• [Aim of the exercise]:
Reproduce the listing below word for word, from its start through the line containing "collection date: 2002-07-06", including that line. Leave the pictures out.
⁂
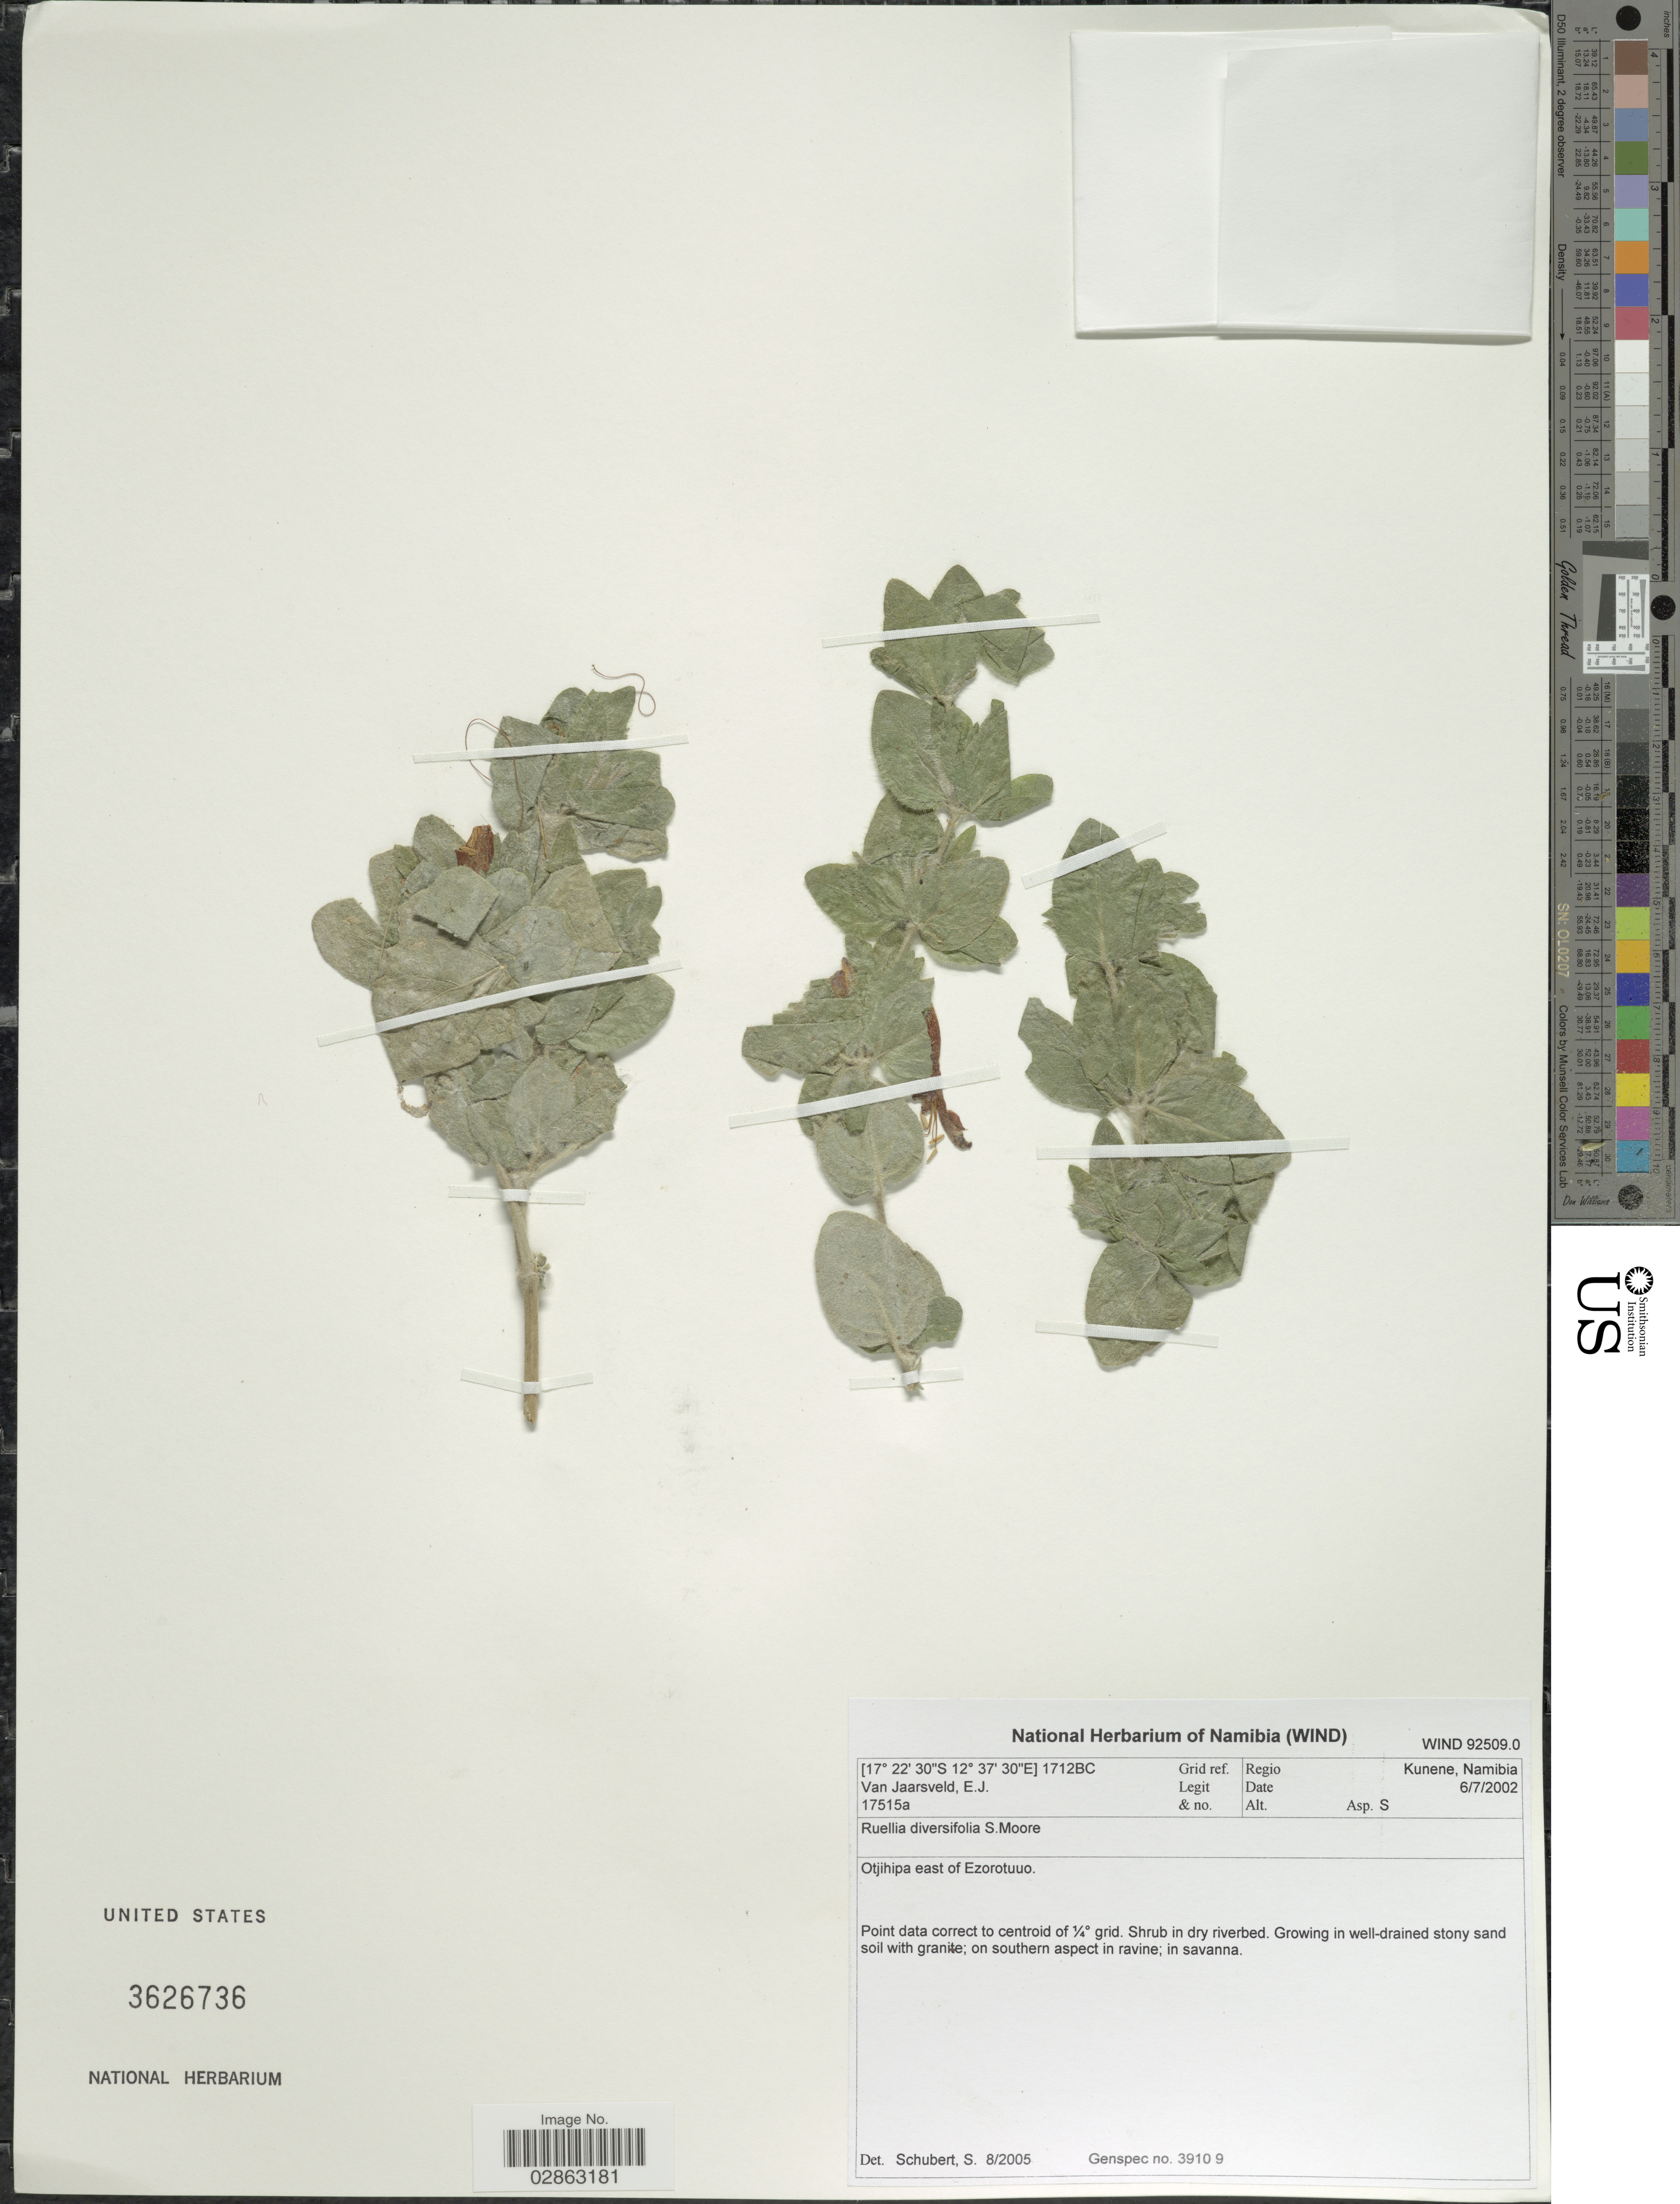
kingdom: Plantae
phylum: Tracheophyta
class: Magnoliopsida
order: Lamiales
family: Acanthaceae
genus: Ruellia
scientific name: Ruellia diversifolia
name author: S. Moore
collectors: E. van Jaarsveld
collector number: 17515a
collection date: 2002-07-06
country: Namibia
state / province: Kunene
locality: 1712BC Grid ref.. Otjihipa east of Ezorotuuo.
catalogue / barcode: US 3626736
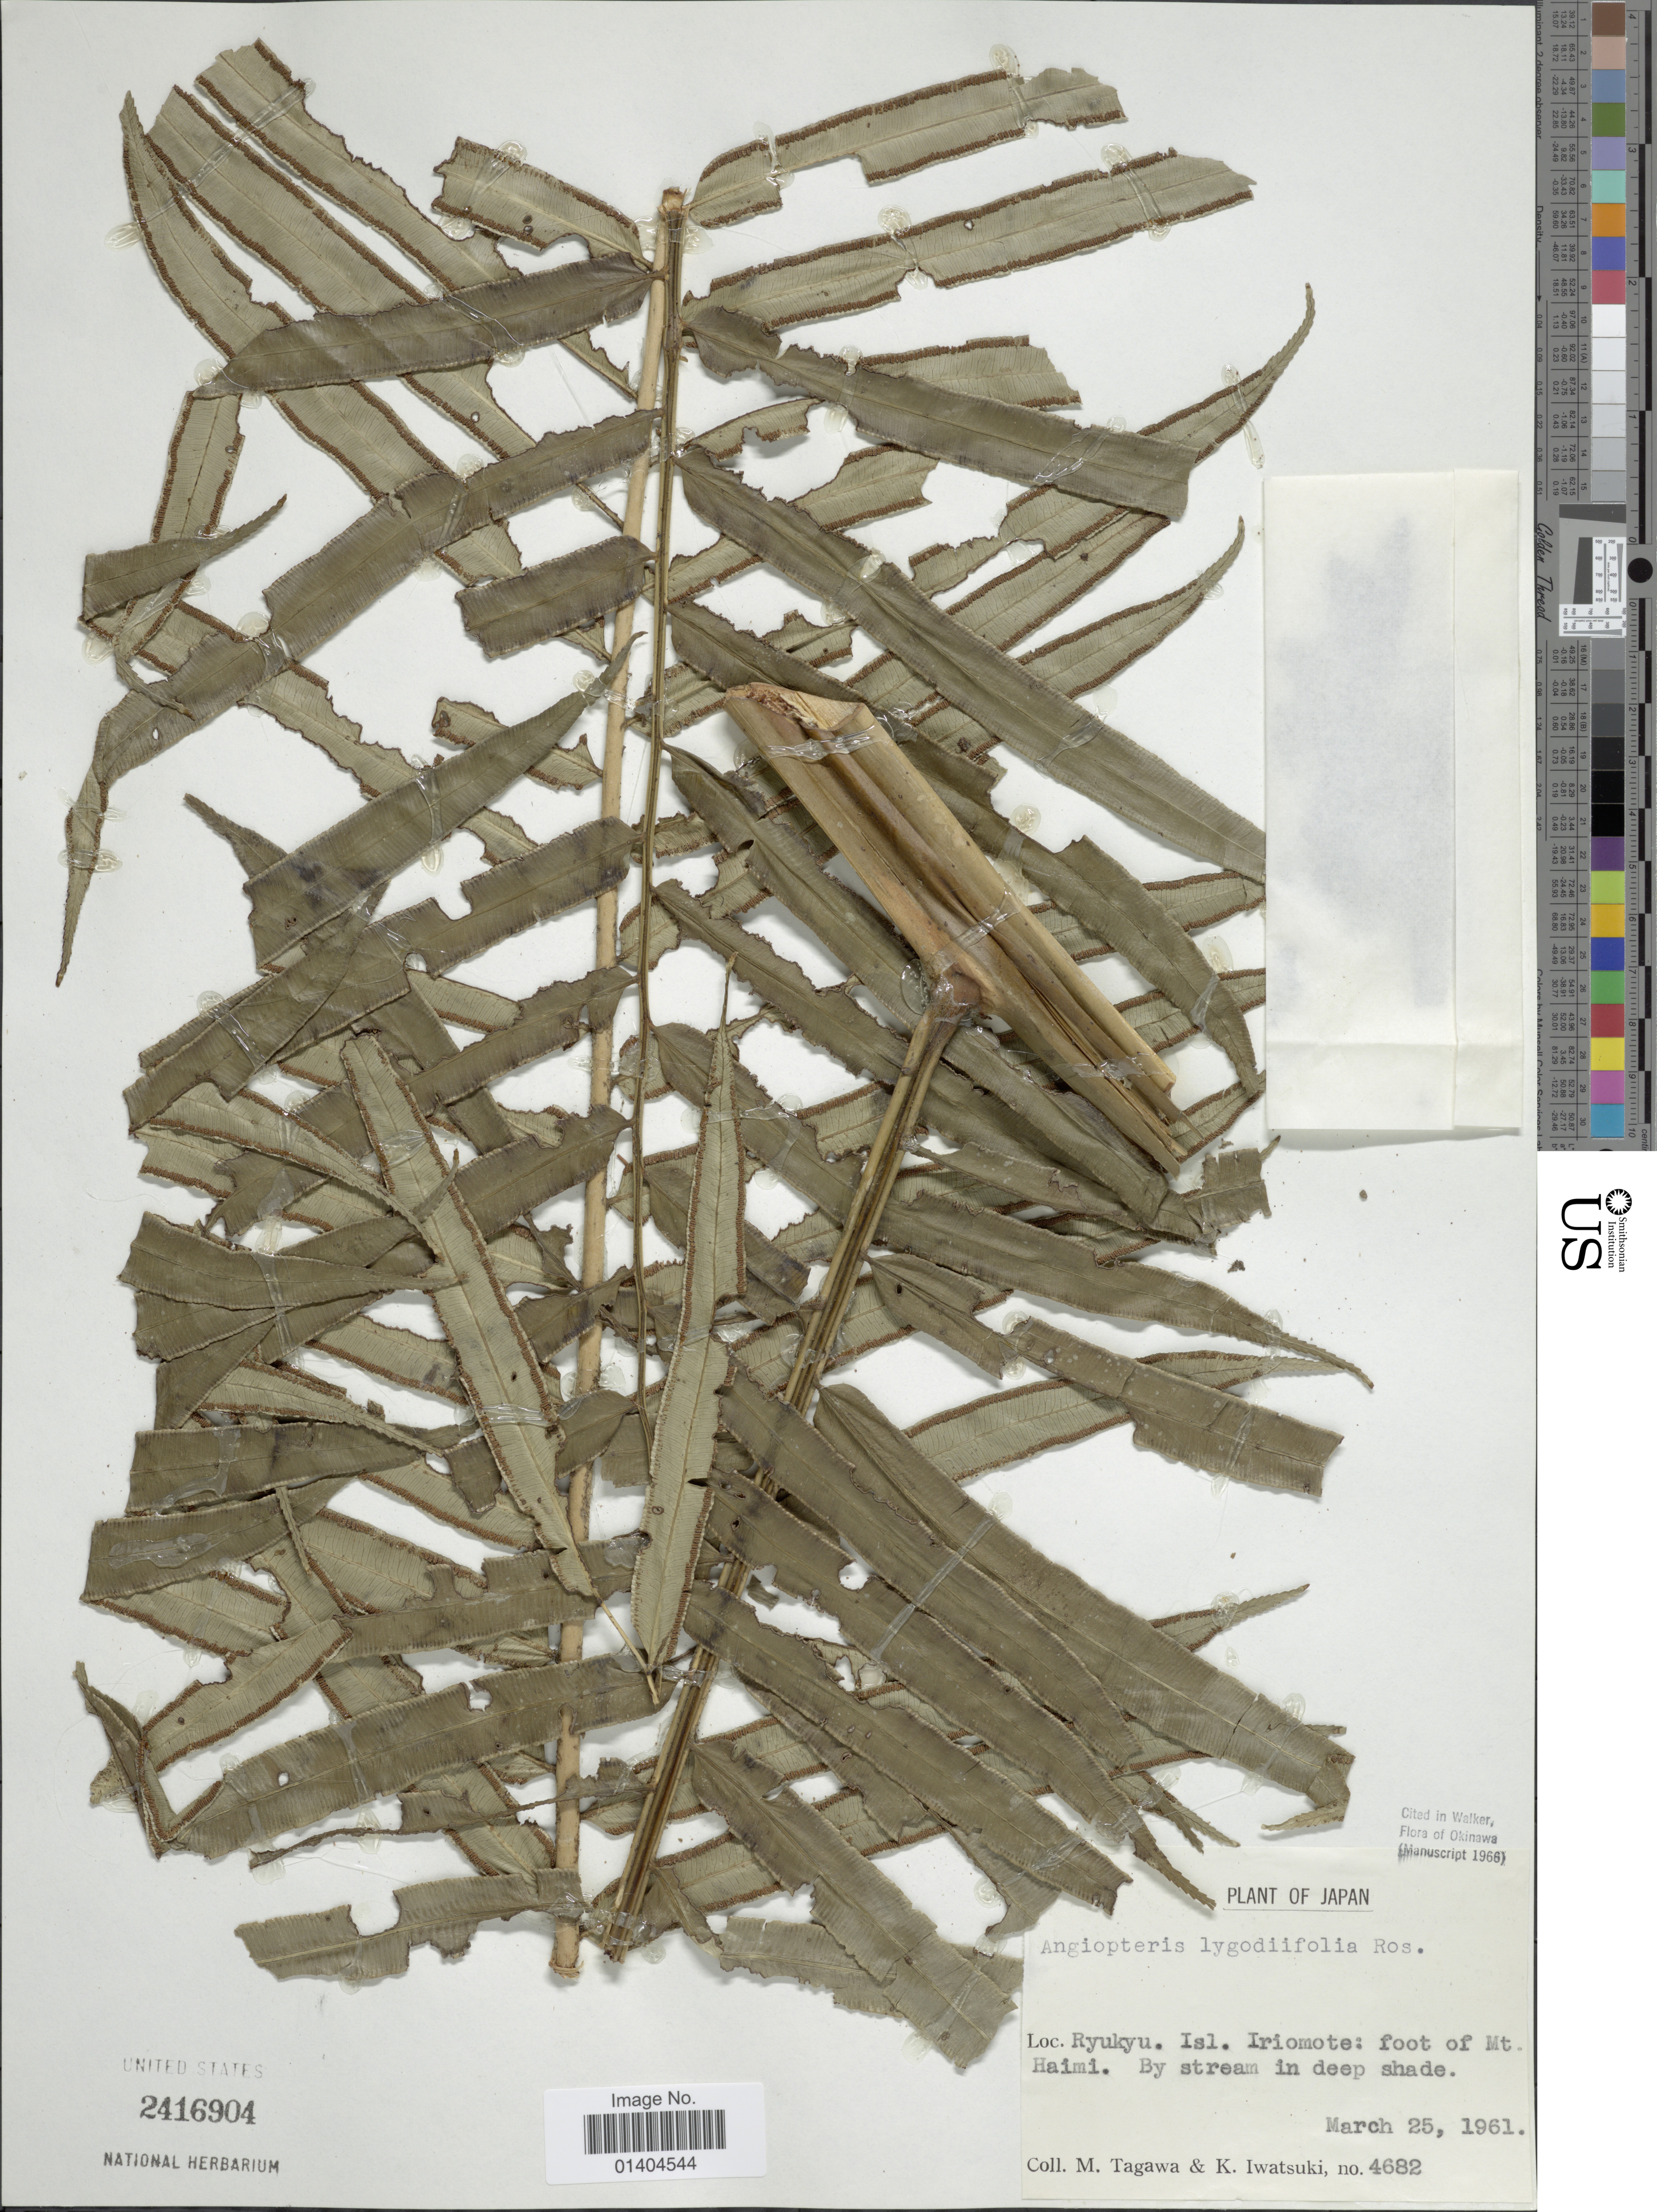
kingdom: Plantae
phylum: Tracheophyta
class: Polypodiopsida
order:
⁂
• [Answer to the problem]:
kingdom: Plantae
phylum: Tracheophyta
class: Magnoliopsida
order: Lamiales
family: Acanthaceae
genus: Ruellia
scientific name: Ruellia diversifolia
name author: S. Moore
collectors: E. van Jaarsveld
collector number: 17515a
collection date: 2002-07-06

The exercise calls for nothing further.